It’s been nearly one month since the Supreme Court overturned Roe v. Wade, and I’ve had some time to reflect on what this decision means for our country.
When I was just 15 years old, Roe v. Wade established that women have a constitutional right to autonomy over our bodies. During my time at Planned Parenthood, I saw firsthand how controlling your own health care allows you to make the best decisions about the course of your life – your education, your work and your family. Now, I have watched the extremist Supreme Court take away these rights, stripping away 50 years of precedent, freedom and personal choice.
At its core, this decision is about control. Right-wing government officials believe they should decide what women can and cannot do with their bodies – women whose lives and stories they will never know. Since Roe was overturned, at least nine states have banned abortion. Republican senators have blocked lifesaving legislation that would protect women who travel for abortion, and the Indiana Attorney General wants to criminally charge the doctor who performed an abortion on a 10-year-old victim of sexual assault. Texas is suing the Biden Administration for requiring that women be provided with lifesaving health care, including abortion, in cases of medical emergency. In other words, they are suing for the power to kill women.
The public is overwhelmingly outraged by these actions. Nearly two-thirds of Americans believe that abortion should be available to women, and more Americans describe themselves as pro-choice today than at any other point in the last 25 years.

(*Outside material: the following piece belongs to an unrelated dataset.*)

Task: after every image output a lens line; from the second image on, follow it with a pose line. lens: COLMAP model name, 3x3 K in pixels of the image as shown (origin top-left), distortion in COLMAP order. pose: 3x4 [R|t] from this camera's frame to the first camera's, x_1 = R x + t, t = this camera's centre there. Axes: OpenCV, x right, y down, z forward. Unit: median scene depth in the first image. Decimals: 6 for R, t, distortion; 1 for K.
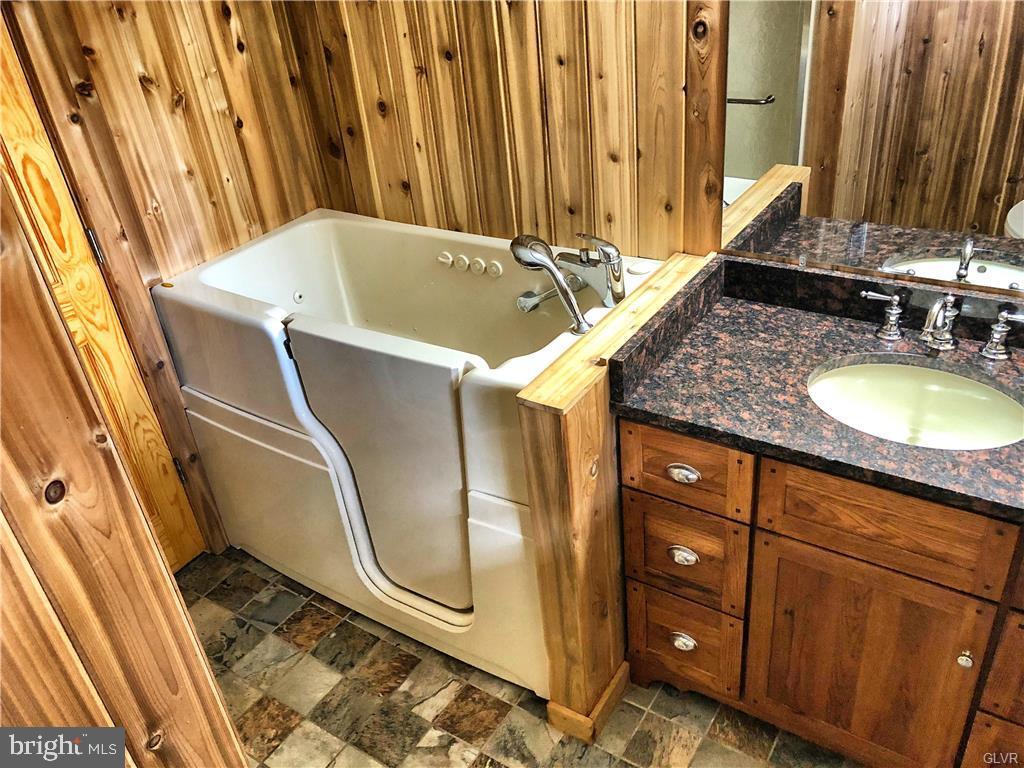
lens RADIAL K [[837.8, 0, 514.2], [0, 837.8, 384.0], [0, 0, 1]] dist [0.004428, 0.007221]
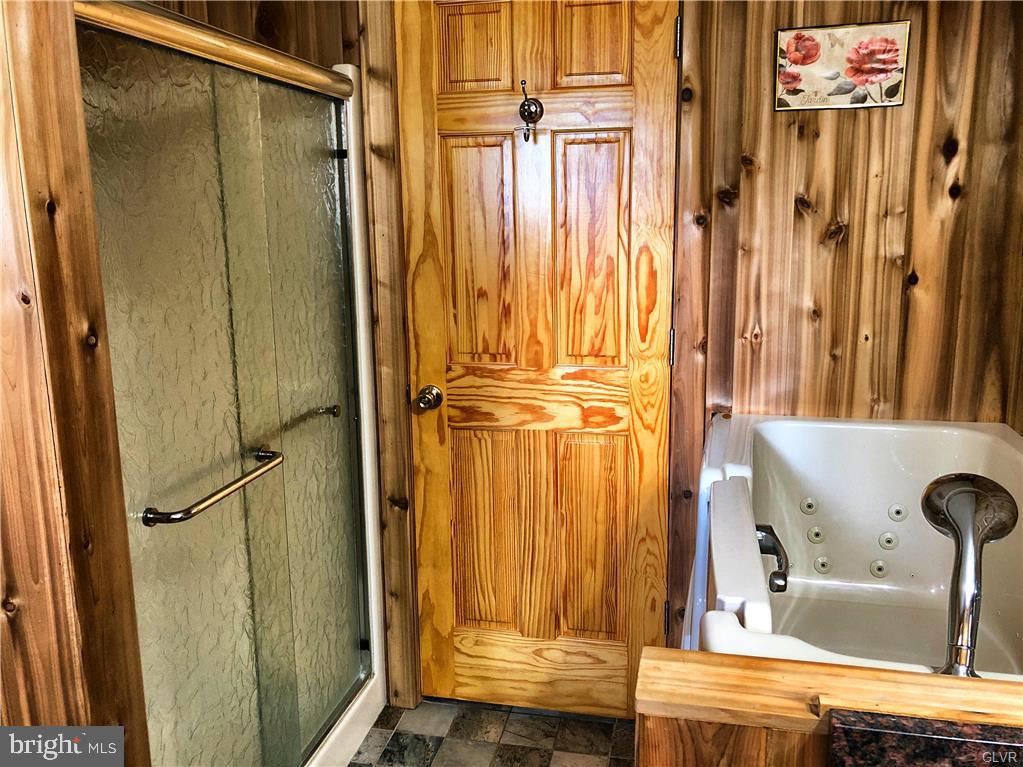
lens RADIAL K [[837.0, 0, 512.2], [0, 837.0, 382.9], [0, 0, 1]] dist [0.004428, 0.007221]
pose [[0.354560, 0.267620, -0.895917, 0.296359], [-0.502750, 0.862439, 0.058655, -0.087411], [0.788371, 0.429626, 0.440333, 0.423392]]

We have to keep fighting. In an op-ed for The New York Times that I wrote with Senator Elizabeth Warren (D – Mass.), we talk about what elected officials and everyday Americans can do to help others access reproductive care. You can read our piece here. In Congress, I support putting the protections of Roe v. Wade into law, upholding the right of women to travel across state lines to receive an abortion, and I have introduced legislation to protect access to medication abortion in places where it is still legal. I’m encouraged by the Biden Administration’s steps to defend abortion access. But let me be clear: the only way to restore reproductive rights across the nation is through Congress.
I will continue to push tirelessly to defend women’s right to make decisions about their own lives and bodies, and I will not stop organizing and fighting until women’s freedoms can be exercised equally in all parts of this country.